## What you are asked to do
Please report how many lines in the records below contain the word "TRIANGLE", and give nothing else.

## Task material
══════

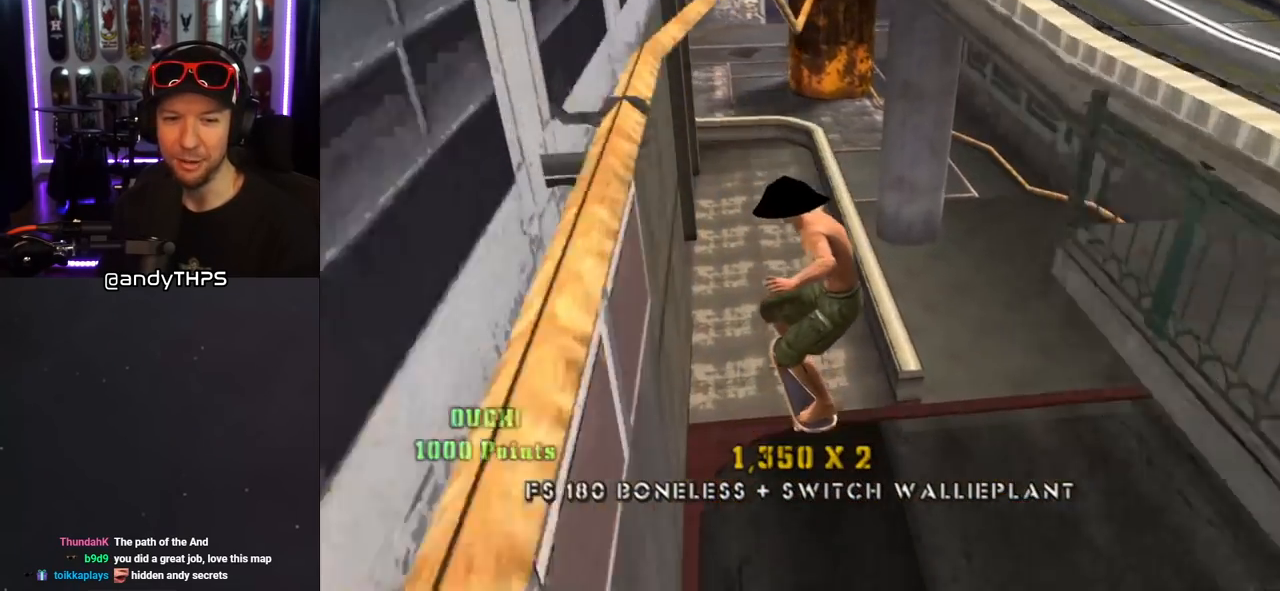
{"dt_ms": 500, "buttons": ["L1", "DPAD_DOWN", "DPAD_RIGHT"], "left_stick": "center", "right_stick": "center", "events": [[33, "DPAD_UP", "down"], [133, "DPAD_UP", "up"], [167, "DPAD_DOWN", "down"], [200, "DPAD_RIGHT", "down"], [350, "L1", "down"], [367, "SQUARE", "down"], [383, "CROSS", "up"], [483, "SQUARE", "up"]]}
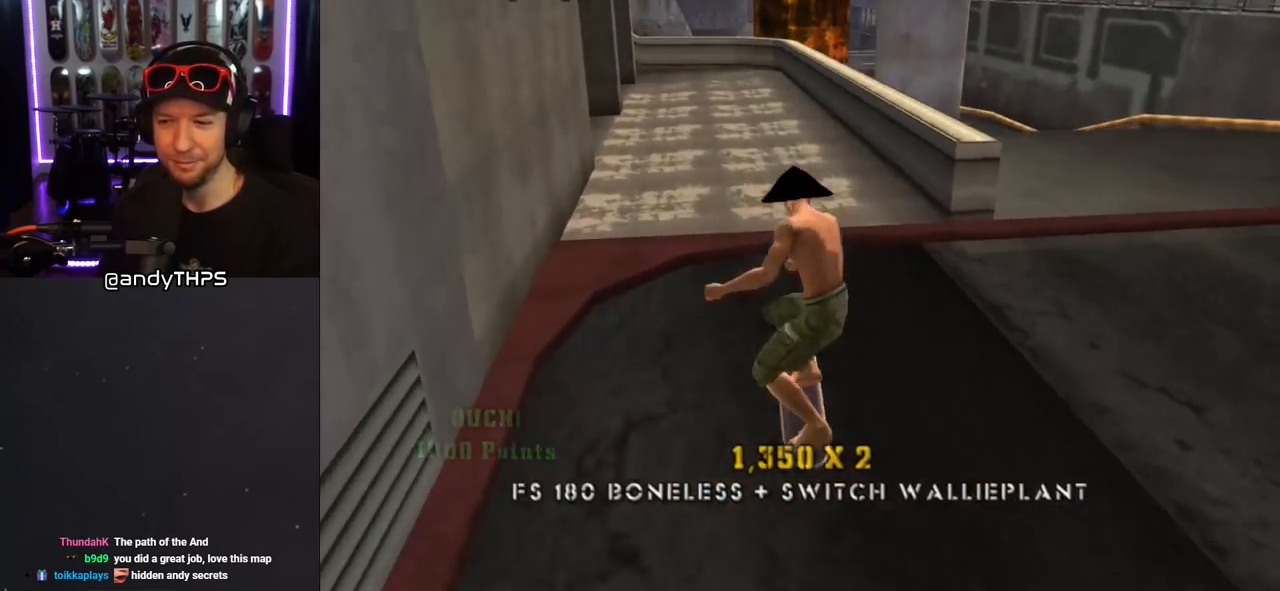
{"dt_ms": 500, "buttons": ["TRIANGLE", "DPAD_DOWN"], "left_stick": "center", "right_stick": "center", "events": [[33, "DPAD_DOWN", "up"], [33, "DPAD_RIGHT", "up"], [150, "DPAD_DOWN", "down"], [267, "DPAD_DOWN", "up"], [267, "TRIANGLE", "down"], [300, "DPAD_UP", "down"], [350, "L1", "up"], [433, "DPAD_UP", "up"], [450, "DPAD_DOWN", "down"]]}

══════

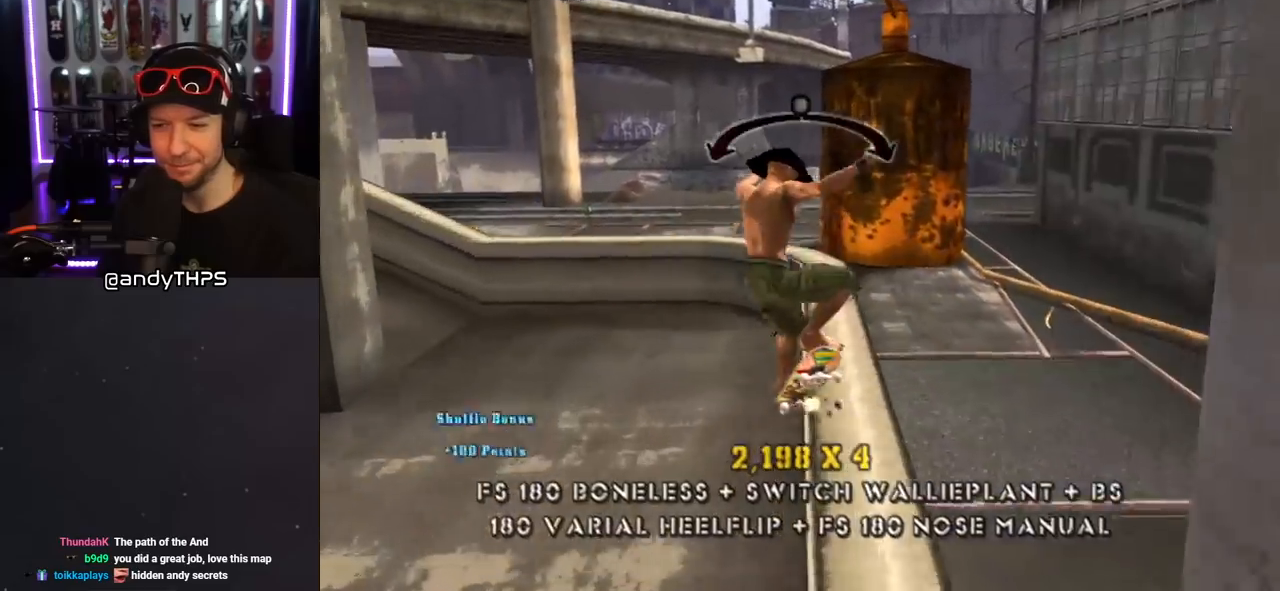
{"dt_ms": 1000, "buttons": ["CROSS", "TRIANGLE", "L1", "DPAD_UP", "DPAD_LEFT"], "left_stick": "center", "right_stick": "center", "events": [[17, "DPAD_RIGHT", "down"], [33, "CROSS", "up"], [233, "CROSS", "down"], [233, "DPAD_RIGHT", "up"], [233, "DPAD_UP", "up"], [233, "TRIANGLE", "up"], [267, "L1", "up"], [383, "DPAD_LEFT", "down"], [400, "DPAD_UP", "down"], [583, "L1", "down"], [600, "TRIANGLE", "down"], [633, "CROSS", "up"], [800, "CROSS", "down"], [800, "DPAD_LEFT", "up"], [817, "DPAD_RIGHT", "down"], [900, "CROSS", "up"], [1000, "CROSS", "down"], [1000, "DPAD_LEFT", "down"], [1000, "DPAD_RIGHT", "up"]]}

══════

## Solution below
2